Somos nuestro propio laberinto. Lo vamos construyendo anárquicamente, dirigidos por mano inexperta que olvida pronto el camino. Y no queda más remedio que avanzar, que seguir trazando calles que, buscando la salida, encuentran nuevos obstáculos que sortear.

No por caminar deprisa estamos menos asustados ni tenemos más cerca el alivio. Los muros que levantamos están hechos de frustraciones y amargura. Los asentamos en la tierra áspera que separa el miedo de la desesperanza. Nos sentimos a salvo cuando nos rodeamos de barreras místicas que empaquetan las emociones y oprimen la inocencia.

Pero cuando todo parece estar en orden, aparece la soledad, el desamparo. Un terremoto de tristeza mueve los muros de sitio y entonces es imposible encontrar la salida. La angustia nos envenena y no queda más remedio que trazar nuevas encrucijadas.

Como héroes y monstruos a la vez. Teseos que se debaten entre la ira y la compasión, buscando su propio Minotauro que, al tiempo que huye, desea fervientemente ser encontrado. Coleccionamos plumas y derretimos cera con la esperanza de romperlo todo y abandonar el entramado que nos retiene. Pero el sol está siempre demasiado cerca y las alas que fabricamos se deshacen en el primer aleteo.
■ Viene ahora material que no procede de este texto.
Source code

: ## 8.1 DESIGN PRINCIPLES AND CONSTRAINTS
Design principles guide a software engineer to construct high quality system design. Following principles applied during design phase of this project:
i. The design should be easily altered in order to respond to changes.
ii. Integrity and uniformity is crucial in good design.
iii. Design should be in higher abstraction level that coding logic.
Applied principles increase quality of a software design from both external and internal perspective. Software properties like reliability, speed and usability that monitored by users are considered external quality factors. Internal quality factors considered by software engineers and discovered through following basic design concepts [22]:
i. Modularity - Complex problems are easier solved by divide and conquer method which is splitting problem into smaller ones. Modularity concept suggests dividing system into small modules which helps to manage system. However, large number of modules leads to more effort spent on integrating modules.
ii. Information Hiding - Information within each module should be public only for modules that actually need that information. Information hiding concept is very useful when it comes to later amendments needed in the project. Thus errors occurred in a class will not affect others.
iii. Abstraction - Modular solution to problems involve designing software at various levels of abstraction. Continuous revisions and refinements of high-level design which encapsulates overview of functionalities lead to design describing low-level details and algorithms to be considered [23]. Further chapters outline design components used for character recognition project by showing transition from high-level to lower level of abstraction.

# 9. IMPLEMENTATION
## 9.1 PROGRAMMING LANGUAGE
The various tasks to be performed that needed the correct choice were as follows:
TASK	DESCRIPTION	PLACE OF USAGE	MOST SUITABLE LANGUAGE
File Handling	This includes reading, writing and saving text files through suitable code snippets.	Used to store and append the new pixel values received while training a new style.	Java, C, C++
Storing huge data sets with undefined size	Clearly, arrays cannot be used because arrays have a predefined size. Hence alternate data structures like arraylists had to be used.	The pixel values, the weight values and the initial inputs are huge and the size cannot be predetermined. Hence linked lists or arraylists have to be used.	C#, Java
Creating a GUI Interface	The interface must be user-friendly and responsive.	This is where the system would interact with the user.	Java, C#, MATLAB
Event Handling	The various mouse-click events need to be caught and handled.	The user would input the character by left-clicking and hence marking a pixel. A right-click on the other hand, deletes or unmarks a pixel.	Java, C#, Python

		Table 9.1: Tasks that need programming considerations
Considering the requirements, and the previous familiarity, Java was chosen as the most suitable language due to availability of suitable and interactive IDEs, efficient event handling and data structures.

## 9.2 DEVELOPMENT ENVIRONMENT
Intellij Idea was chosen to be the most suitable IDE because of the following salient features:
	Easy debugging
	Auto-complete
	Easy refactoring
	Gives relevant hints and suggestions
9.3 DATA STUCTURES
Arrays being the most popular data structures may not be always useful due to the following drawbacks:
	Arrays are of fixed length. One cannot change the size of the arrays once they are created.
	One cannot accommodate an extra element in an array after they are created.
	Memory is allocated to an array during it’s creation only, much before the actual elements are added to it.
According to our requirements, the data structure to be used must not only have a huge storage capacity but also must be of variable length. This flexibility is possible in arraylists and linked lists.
Sé que una vez até en la entrada el hilo que me diste para que me señalara el camino. Pero tengo miedo de desandar mis pasos, encontrar la salida y enfrentarme a mi propia estupidez. Me faltan las fuerzas y la cobardía me desanima a salir de este mundo sin espejos.

Porque he visto al Minotauro, Ariadna. ¡Lo he visto!… Miré sus ojos y vi los míos. Reconocí mi voz en sus labios y mi pulso en su corazón. No tengo sitio donde ir. La única manera de escapar del monstruo, y de mí mismo, es seguir trazando nuevas encrucijadas para perderme y no dejar que nadie, nunca jamás, me encuentre de nuevo.